All comes from a key question, where’s the horror? John Carpenter asks that question and answers it in two ways: the horror is out there and the horror is inside.The film allowed itself to come and go, from the external to the internal threat, which is more horrifying?
No doubt the protagonist awakes a terrible horror, reinterpreting religious concepts, rare, crazy, and at the same time the external happens. The thing was to achieve a balance between the two because it’s difficult to live in a world with absolute truths; Carpenter's question, I think, can't be answered, where does horror live? In or out?
Perhaps neither one nor the other, it’s an answer that deserves more reflection and balance. It was a job that had to do with the construction of the script and later in the editing room, to reach that balance, that the film was not imposing in a conceptual sense of saying, "this is the truth”, and instead be a little more open and allow you to have more interpretations as a spectator.
To be your first film, you take several risks. There's the cliché that you shouldn't work with children or the same thing about you taking a worn-out subgenre and giving it a spin. What does this experience leave you?

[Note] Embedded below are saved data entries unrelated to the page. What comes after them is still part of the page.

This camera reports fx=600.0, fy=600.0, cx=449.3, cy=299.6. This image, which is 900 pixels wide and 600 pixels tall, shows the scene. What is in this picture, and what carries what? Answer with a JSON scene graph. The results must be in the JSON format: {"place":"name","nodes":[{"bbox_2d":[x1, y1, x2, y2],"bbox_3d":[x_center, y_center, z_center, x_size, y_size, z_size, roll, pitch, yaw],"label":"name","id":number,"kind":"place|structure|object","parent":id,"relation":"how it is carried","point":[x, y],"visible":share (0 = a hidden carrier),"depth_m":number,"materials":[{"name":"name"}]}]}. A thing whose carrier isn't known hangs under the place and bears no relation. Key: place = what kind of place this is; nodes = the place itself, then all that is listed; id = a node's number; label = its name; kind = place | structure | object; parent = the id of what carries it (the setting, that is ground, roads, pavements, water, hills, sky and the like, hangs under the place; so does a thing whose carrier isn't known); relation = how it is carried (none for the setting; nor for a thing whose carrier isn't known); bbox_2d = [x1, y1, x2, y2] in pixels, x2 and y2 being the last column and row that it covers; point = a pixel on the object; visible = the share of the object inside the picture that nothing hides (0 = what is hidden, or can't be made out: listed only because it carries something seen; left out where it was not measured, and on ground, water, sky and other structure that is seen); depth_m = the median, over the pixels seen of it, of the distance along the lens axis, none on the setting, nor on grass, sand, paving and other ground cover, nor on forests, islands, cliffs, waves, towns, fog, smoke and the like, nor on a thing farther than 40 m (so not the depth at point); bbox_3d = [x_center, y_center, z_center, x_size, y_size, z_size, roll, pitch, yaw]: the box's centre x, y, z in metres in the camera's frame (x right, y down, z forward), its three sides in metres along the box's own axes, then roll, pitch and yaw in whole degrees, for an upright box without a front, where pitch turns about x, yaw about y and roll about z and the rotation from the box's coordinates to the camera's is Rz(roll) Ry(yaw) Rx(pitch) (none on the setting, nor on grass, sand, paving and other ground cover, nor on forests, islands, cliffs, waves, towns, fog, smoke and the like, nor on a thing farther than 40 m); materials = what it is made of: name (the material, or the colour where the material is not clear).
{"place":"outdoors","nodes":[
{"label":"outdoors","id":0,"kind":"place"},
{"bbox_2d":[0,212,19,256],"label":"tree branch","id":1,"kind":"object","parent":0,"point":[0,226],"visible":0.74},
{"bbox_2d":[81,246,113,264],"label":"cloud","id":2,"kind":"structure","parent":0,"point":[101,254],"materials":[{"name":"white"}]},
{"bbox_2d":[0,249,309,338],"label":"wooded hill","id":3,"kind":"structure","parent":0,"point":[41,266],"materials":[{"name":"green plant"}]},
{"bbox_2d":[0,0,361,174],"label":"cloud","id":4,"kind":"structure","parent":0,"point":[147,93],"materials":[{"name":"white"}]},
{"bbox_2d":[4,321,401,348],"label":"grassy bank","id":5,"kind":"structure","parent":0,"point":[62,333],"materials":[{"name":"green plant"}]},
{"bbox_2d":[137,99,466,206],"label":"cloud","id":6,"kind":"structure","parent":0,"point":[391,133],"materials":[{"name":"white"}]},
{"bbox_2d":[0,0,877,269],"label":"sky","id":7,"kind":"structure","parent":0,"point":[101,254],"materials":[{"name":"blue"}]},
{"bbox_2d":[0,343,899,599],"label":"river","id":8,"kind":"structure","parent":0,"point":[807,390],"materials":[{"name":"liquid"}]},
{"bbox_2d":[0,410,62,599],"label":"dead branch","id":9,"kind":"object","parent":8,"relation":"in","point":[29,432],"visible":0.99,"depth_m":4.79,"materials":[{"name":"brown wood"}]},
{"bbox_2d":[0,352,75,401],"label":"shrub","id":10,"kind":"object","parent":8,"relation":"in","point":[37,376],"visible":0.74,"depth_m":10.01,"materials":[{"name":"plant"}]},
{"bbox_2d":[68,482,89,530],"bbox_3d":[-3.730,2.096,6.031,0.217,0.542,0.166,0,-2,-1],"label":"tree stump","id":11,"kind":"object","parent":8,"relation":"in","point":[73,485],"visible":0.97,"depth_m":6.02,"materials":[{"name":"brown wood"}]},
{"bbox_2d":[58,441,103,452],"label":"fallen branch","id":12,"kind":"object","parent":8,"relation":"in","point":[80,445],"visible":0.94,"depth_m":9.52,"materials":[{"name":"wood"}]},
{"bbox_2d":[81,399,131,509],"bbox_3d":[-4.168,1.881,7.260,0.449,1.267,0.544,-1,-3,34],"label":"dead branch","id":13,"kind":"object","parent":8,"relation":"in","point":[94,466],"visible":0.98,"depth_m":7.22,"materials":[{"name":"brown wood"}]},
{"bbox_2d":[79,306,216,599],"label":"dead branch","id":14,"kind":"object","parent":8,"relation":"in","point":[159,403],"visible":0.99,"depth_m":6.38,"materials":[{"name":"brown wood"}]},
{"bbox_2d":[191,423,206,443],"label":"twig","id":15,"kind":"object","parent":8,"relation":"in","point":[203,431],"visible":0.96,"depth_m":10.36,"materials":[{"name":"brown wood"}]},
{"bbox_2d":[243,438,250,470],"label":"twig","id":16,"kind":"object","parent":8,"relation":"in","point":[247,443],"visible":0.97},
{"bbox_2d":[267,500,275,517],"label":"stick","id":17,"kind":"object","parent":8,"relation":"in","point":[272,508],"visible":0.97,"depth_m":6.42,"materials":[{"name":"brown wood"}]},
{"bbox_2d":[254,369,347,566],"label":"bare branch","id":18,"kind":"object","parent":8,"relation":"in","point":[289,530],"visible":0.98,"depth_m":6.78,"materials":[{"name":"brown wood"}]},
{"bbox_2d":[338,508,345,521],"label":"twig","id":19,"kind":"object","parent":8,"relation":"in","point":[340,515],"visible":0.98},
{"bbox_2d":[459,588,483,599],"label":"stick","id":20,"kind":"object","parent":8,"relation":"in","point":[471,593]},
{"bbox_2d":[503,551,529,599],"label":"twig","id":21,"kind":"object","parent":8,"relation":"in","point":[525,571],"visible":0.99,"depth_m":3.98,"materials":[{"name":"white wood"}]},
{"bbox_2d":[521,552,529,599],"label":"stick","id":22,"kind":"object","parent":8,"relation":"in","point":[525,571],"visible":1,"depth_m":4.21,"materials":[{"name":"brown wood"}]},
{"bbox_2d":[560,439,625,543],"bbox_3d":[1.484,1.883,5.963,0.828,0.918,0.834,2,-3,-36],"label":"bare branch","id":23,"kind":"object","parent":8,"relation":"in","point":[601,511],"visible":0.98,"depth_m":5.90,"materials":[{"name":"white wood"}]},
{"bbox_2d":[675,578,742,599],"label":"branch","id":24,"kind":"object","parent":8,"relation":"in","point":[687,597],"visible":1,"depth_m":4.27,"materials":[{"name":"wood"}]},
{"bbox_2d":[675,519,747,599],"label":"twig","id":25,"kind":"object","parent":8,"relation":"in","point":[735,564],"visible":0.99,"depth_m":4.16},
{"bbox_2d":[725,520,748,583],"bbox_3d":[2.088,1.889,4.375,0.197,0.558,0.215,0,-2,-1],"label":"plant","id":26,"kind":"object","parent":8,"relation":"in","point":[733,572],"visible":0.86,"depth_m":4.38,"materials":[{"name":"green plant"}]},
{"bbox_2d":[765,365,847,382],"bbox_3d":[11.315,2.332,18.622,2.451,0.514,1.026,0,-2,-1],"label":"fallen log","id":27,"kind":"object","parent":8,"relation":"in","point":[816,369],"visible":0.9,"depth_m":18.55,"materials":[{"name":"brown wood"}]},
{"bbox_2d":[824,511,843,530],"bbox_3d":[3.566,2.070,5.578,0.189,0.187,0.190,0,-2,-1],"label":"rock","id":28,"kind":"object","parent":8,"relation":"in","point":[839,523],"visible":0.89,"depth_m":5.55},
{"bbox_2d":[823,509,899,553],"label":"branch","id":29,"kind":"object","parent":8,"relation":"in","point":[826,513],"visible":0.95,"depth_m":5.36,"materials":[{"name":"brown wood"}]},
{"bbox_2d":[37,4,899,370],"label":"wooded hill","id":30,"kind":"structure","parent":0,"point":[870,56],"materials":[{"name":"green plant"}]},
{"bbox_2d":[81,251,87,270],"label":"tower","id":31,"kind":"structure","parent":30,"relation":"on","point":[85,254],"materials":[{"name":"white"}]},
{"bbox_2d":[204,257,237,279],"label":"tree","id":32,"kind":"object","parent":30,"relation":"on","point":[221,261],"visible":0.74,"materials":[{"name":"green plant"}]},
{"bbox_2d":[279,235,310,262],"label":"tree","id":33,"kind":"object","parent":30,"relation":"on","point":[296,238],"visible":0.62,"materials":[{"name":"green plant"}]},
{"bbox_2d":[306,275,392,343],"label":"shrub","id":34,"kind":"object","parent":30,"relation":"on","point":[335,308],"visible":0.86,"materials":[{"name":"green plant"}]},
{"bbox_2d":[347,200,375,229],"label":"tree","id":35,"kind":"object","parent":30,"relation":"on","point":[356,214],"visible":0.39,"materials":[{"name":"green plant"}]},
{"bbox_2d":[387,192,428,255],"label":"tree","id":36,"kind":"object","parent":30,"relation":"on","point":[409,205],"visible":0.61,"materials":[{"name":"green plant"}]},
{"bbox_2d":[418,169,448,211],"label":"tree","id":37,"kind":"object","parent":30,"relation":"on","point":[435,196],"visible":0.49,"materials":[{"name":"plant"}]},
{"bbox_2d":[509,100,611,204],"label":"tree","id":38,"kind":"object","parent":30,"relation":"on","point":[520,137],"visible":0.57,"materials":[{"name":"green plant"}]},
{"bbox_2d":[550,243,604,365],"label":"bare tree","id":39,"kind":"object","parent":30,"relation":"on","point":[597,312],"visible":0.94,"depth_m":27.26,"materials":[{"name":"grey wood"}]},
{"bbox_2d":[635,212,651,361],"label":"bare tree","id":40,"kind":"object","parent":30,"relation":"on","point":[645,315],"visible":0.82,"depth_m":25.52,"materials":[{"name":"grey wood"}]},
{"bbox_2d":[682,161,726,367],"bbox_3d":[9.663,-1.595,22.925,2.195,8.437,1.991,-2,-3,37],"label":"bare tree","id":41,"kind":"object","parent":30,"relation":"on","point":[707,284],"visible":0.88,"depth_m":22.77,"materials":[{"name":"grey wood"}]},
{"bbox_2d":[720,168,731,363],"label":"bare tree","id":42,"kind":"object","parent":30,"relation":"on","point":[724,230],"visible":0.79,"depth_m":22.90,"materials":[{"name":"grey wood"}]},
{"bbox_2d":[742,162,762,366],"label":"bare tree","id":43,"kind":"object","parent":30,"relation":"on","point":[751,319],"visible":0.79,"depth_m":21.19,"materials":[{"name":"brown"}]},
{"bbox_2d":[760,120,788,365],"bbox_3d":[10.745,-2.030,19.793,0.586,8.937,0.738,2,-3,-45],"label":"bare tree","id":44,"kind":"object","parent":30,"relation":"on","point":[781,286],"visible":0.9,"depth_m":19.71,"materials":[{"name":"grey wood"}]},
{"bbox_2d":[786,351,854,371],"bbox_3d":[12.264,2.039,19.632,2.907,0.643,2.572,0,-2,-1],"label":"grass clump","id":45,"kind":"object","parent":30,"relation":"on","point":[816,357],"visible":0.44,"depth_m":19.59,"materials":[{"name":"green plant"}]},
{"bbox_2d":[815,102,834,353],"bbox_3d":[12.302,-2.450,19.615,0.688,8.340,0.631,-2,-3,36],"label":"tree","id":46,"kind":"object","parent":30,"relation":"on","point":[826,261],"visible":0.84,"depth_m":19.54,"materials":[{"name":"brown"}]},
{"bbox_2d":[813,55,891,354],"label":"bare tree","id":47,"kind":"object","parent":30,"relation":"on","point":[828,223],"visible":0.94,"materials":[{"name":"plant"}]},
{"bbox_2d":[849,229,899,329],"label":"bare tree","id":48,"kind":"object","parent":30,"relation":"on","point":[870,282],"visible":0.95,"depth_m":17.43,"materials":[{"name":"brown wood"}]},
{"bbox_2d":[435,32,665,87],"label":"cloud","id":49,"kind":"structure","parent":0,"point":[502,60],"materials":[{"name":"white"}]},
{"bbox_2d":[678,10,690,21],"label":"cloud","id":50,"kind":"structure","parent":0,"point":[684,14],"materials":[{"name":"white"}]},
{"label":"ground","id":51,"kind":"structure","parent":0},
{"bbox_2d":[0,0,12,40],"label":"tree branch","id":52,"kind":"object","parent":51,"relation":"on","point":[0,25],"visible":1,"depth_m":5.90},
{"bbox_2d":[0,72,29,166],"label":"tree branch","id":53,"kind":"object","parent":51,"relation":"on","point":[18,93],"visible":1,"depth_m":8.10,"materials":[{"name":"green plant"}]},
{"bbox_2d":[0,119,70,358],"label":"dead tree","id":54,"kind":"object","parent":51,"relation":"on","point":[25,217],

A lot of learning. It's one thing to have the conception of making a film and another thing is to really live the experience. It’s a very big monster, there are many mechanisms, many collaborators that one has to choose, inspire, and trust them.
The risk is not a suicidal feeling that comes to you, you also have to have some security in that bet. Same with children, it's complicated, but they were part of the essence, if you took that away, something of the movie was mutilated.
Maybe I'm not so aware of the risks that the film took because you don’t think so much, you just feel it and go forward. At the end of the day, you have to bet and to bet you have to be well supported because it's more difficult alone. Being well accompanied gives you the luxury of being able to risk. That would be the reflection.